5.      Accordingly, the Lord was against these false prophets, and they would no longer be included in positions of influence that they then enjoyed once their prophecies had proved to be false, Ezekiel 13:8-9.

6.      These prophets had specifically misled God's people by declaring that there would be peace when there was no peace, but destruction due to judgment on sin, Ezekiel 13:10a.  The prophets' false ministries were like a "flimsy wall covered with whitewash" that covered over the deficiencies in the moral fabric of the society instead of calling the people to repent, Ezekiel 13:10b; Ibid.
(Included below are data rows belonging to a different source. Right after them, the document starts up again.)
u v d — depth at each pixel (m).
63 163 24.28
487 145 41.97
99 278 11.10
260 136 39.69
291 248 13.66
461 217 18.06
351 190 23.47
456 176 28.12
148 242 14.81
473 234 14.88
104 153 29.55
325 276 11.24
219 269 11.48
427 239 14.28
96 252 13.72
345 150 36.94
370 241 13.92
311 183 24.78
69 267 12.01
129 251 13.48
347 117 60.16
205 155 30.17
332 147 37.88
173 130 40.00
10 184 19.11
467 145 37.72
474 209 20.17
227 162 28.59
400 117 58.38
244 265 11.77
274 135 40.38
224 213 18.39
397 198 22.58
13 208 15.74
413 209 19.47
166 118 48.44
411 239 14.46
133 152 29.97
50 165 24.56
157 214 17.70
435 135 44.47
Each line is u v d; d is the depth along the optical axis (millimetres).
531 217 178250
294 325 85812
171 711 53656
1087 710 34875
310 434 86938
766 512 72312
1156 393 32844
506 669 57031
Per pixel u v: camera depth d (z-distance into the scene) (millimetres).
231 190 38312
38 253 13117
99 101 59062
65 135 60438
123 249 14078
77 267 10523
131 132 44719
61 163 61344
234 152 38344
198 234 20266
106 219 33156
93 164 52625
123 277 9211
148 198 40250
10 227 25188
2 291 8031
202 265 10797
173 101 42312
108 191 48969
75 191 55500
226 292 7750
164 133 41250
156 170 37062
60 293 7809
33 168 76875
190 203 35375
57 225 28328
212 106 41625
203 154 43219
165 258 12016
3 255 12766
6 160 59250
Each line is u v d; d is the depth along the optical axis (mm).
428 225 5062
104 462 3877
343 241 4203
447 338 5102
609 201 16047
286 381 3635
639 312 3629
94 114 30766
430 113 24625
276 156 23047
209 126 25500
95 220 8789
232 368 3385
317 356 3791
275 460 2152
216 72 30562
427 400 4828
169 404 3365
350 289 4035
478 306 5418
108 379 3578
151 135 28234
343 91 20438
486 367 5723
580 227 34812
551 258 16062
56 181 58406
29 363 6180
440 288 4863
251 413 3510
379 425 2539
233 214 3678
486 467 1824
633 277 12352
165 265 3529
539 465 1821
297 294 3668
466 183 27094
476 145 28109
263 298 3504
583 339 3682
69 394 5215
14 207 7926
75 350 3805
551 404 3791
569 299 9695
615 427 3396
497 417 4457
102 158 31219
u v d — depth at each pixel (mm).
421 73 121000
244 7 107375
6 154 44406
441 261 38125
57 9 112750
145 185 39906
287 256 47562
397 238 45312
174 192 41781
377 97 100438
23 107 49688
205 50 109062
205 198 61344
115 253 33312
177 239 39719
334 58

7.      Accordingly, in judgment, these prophets would be blamed when their wall collapsed, when God figuratively destroyed it with rain, hailstones and violent winds of the Babylonian invasion, and the people would ask these false prophets where was the whitewash of their prophecies of peace when Jerusalem had been destroyed, Ezekiel 13:11-12; Ibid., p .1251-1252.
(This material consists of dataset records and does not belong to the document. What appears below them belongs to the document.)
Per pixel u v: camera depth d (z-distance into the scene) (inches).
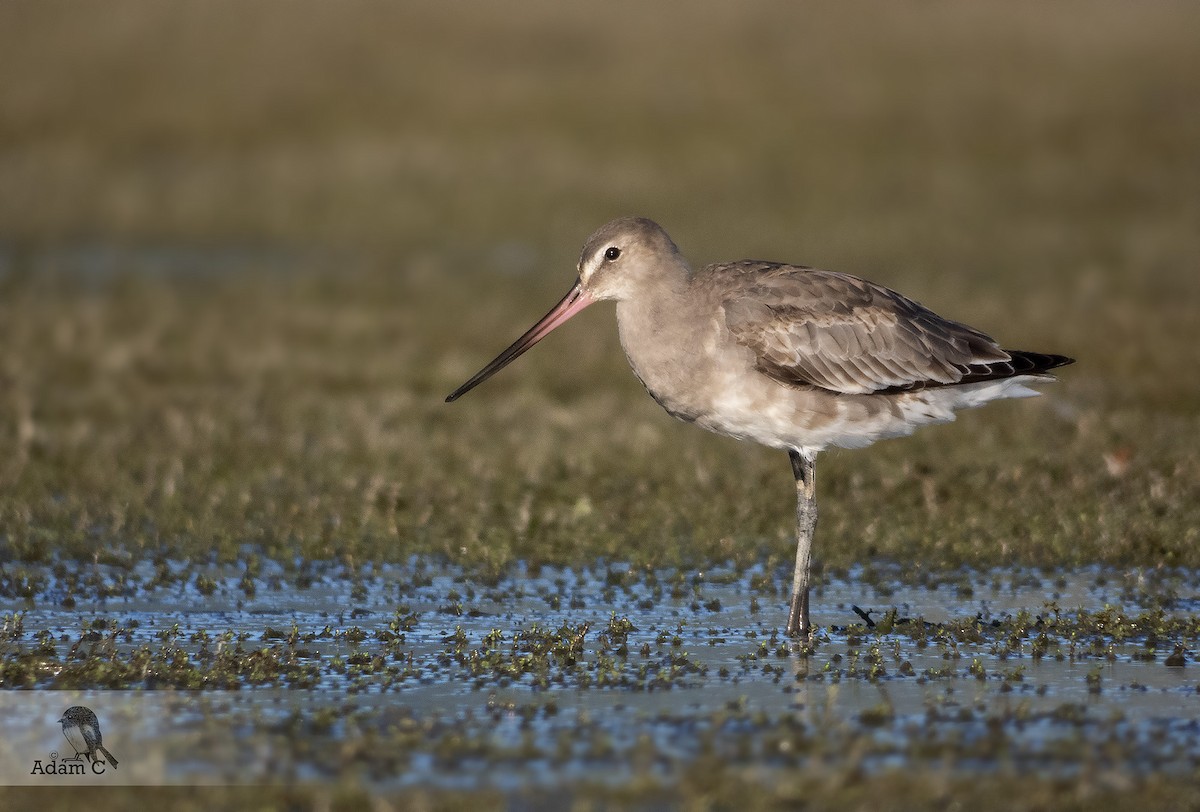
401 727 360.5
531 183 1299.2
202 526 535.2
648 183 1293.1
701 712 373.7
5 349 805.9
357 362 802.2
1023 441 627.2
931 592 485.4
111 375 765.3
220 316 910.4
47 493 568.4
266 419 679.1
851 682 398.0
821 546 522.6
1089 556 510.6
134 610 463.2
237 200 1262.3
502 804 316.2
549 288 1000.2
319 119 1503.4
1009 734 355.3
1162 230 1123.9
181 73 1628.9
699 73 1659.7
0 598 470.6
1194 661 413.4
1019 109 1513.3
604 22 1850.4
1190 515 533.0
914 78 1632.6
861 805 315.3
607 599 479.8
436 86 1606.8
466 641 434.3
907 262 1034.7
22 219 1190.3
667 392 468.8
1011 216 1173.7
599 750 346.0
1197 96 1549.0
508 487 582.2
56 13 1793.8
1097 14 1895.9
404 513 554.6
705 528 537.0
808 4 1924.2
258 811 315.3
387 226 1187.9
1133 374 738.2
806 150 1387.8
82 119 1480.1
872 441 471.8
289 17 1829.5
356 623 454.0
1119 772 330.3
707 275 470.6
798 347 455.8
8.      With the fall of their false prophecies, these false prophets themselves would also be slain, and they would know that the Lord was God, Ezekiel 13:13-16.

B.     God also condemned the false prophetesses for harming His people by misplacing their hope, Ezek. 13:17-23:

1.      Ezekiel was called of God to prophecy against the false prophetesses who gave their own messages just like the false prophets had given their own messages, Ezekiel 13:17.
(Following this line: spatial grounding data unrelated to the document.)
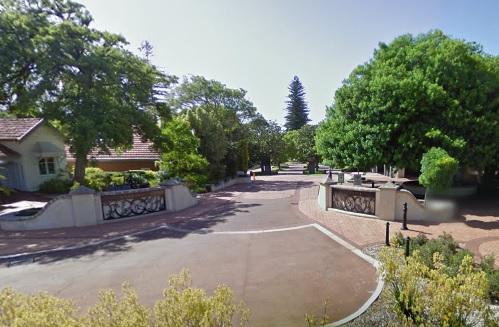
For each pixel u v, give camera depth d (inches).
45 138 824.9
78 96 551.2
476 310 126.2
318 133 602.5
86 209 405.7
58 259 274.2
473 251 258.8
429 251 219.3
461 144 403.5
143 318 98.2
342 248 282.4
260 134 1405.0
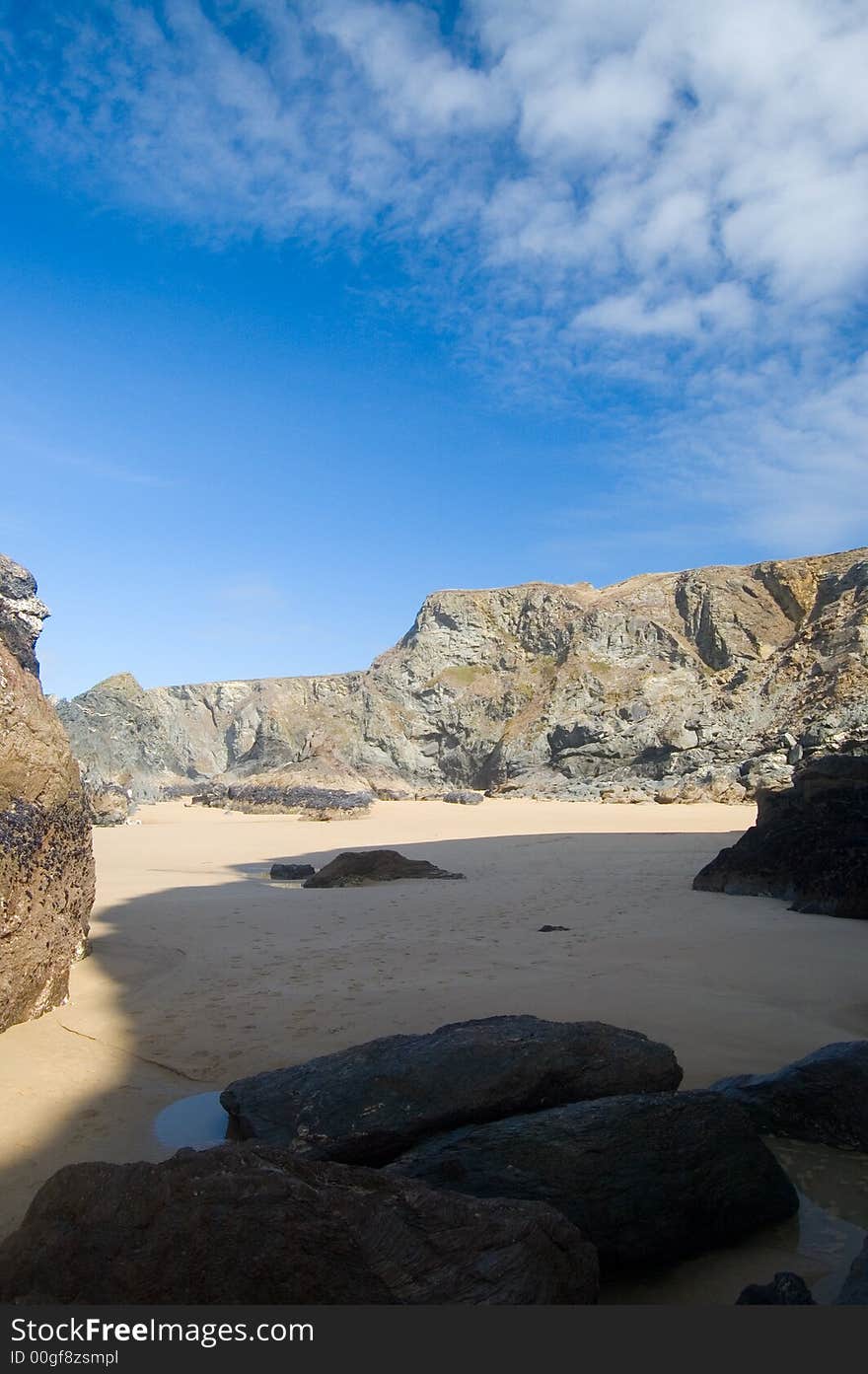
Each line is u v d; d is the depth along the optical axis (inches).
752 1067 216.5
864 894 425.7
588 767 2329.0
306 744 2842.0
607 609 2770.7
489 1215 125.8
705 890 526.3
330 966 332.2
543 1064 176.9
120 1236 122.3
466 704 2886.3
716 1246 149.6
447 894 529.7
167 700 3759.8
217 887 610.2
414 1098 171.8
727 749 2080.5
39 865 273.4
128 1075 220.5
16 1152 176.6
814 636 2317.9
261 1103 180.9
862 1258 129.1
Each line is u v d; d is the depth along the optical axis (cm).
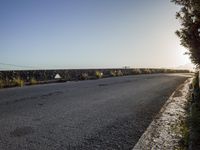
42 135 534
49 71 2391
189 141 442
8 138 513
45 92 1230
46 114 725
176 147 450
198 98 785
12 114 721
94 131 567
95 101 967
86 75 2492
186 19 959
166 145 462
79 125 614
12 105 862
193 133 461
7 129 575
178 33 1086
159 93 1227
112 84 1719
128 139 514
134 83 1816
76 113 745
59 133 550
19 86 1577
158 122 631
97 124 625
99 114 736
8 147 464
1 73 1877
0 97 1047
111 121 656
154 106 873
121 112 769
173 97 1078
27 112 750
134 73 3766
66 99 1008
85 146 474
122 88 1450
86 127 598
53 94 1155
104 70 3278
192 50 1148
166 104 901
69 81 2044
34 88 1426
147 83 1825
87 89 1383
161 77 2673
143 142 484
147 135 527
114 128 591
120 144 486
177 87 1533
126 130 576
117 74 3100
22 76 2080
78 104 895
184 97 1062
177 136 512
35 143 486
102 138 520
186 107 801
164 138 502
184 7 912
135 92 1260
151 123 624
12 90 1323
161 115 713
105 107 845
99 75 2606
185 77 2727
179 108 811
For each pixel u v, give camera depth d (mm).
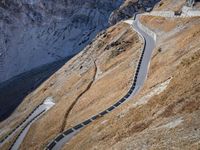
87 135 56094
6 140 105312
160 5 158750
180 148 31359
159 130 37531
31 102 159250
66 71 159375
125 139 41750
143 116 45750
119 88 77625
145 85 64875
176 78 49188
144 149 34844
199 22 77875
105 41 149000
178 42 72375
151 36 113312
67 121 86562
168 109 41750
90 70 126625
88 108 82062
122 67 95562
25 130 104438
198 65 47594
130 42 122500
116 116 54500
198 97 39438
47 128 91938
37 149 79812
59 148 59219
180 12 107125
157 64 70750
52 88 150750
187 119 36344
2.      God had Ezekiel critique these women who sewed magic charms on their wrists and made veils for their heads to put spells on people for better or for worse opposite what was just all to earn a few handfuls of barley and scraps of bread, Ezekiel 13:18-19; Ibid., p. 1252.  In an era where uncertainty and turmoil existed, such "frauds and charlatans" tended to "prey on the fears of the gullible" in society, Ibid.

3.      The Lord had Ezekiel declare His opposition to these prophetesses, claiming He would tear their charms from their wrists and their veils from their heads, delivering His people from their false manipulations that disheartened the upright and encouraged the wicked for the sake of material gain, Ezekiel 13:20-22.

4.      The prophetesses would no longer see false visions or practice divination, but God would deliver His people from their lying influence, and the prophetesses would know that He was the Lord, Ezekiel 13:23.

 

Lesson: Since the false prophets and prophetesses misled God's people unto errant thinking and living, the Lord would severely punish them, delivering His people from respecting their ministries and from their false influence.

 

Application: (1) If we teach others, may we be sure we teach God's truth and not some man-made view that only misleads others to their spiritual harm.  (2) May we check all teaching we hear with God's written Word.  (3) If a teaching discourages the righteous or delights the wicked, it is likely errant (Ezekiel 13:22) and MUST be checked.